WOOD FRAMES: The least expensive frames are made from wood. These are what I currently use. Wood frames come in varying quality. The better ones have lap joint corners.
ALUMINUM FRAMES: Aluminum frames are more expensive than wooden frames, but will not warp, and will last longer.
NEWMAN ROLLER FRAMES: These are the best, but also the most expensive. These allow you to retension the mesh by tightening the rollers. I have read about the process of tensioning the mesh on one of these, and it is quite involved. If you are a hobbyist, or not really planning to be printing lots of shirts regularly, these are probably overkill.
MESH: Get the screens with mesh already installed. I use 110 monofilament mesh. Mesh with higher numbers will allow more detail. Mesh with lower numbers work better from printing light colors on dark shirts. 110 is a nice middle ground general purpose mesh.
You don’t NEED a scoop coater, but it will make life so much easier. Since you will be able to coat your screens with more even coats of photo emulsion, your images will come out cleaner. You want you scoop coater to be about an inch shorter than the inside dimension of your screen. For example, if your screen has inside dimensions is 16×20, you will want a 15″ coater.

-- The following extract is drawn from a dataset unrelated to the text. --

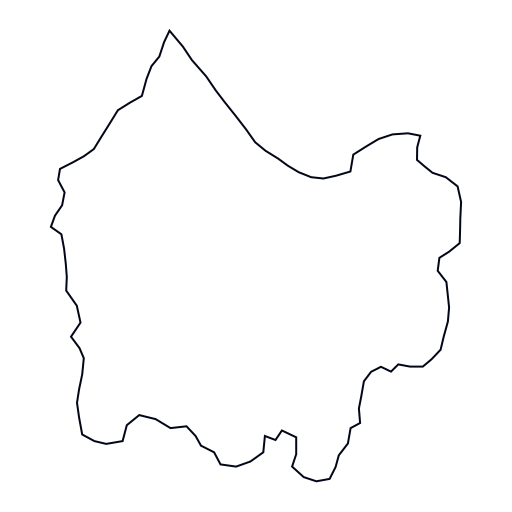 the district of Santo Antônio do Rio Abaixo, Minas Gerais, Brazil
{"feature_id": "56859067B70415979137862", "entity_name": "Santo Antônio do Rio Abaixo", "entity_type": "district", "adm_level": 2, "iso_a3": "BRA", "parent_name": "Brazil", "parent_adm1": "Minas Gerais", "projection": "mercator", "projection_center": [-43.247, -19.236], "detail": "fine", "context": "isolated", "style": "outline", "palette": "ink", "viewbox_px": 512, "rotation_deg": 0, "n_neighbors": 0, "source": "geoboundaries", "source_scale": "gbopen_adm2", "svg_char_len": 1459}
<svg xmlns="http://www.w3.org/2000/svg" viewBox="0 0 512 512"><path d="M169.5,30.7L164.1,42.1L159.3,56.6L151.5,66.1L146.5,79.0L141.9,95.9L129.7,102.8L117.9,110.2L111.0,121.4L101.5,136.6L93.8,149.1L83.8,156.3L73.3,162.1L60.0,168.9L58.1,180.1L64.6,192.4L62.1,205.3L55.0,215.6L50.9,226.9L61.4,234.3L64.1,248.8L65.8,264.0L66.8,276.9L66.2,290.6L76.8,305.7L80.5,322.6L71.0,336.7L79.5,348.1L83.8,358.2L82.2,374.5L79.1,389.2L77.0,402.8L79.1,417.6L82.2,434.5L94.4,441.1L106.2,443.9L122.6,441.1L126.8,425.2L139.2,415.1L155.6,419.1L170.5,428.1L186.5,426.3L195.6,436.0L201.0,445.7L214.1,452.3L220.5,464.4L236.1,466.6L250.4,461.5L263.3,452.3L264.9,436.0L275.5,440.0L281.9,430.5L296.2,437.3L296.2,454.2L292.1,466.6L303.7,477.1L316.4,481.3L329.6,478.9L335.6,467.0L338.8,455.3L347.9,443.5L350.6,428.1L360.1,423.0L358.9,408.5L361.2,396.7L363.9,381.3L371.1,371.8L380.9,366.8L391.0,371.6L398.3,364.4L410.1,366.6L422.8,366.6L431.5,359.3L440.6,349.7L443.7,336.7L447.9,321.5L449.1,307.5L446.4,282.0L437.7,270.8L439.4,257.8L449.1,251.7L459.7,243.1L460.1,229.7L460.3,218.5L461.1,202.0L457.6,186.4L445.8,177.2L432.5,172.8L424.6,166.4L417.0,159.9L417.2,147.3L420.3,135.7L408.0,133.3L392.5,134.4L378.6,139.0L366.6,146.2L353.3,154.6L350.4,171.5L336.1,175.7L323.4,178.5L311.2,177.2L298.7,172.2L287.7,165.6L278.0,158.5L265.7,150.9L255.2,142.3L246.0,129.3L235.5,115.7L224.5,101.9L215.8,90.5L206.2,76.4L191.9,60.1L182.8,46.5L169.5,30.7Z" fill="none" stroke="#020617" stroke-width="2"/></svg>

You need to use screen printing ink designed for fabric or textiles. I use Speedball water based ink as it is available at the local art store. Professionel printers use plastisol ink which needs to be cured slightly differently than the the water based ink. The water based inks seem to print just as nicely though, and clean up with warm water.
I use Speedball diazo photo emulsion/sensitizer, and am quite happy with it. A quart of the emulsion, and a bottle of the sensitizer cost me about $20, and will coat a bunch of screens. If you are only planning on doing a few different designs in the near future, you can get the smaller jar. Photo emulsion has a limited shelf life one sensitized (4 months when refridgerated).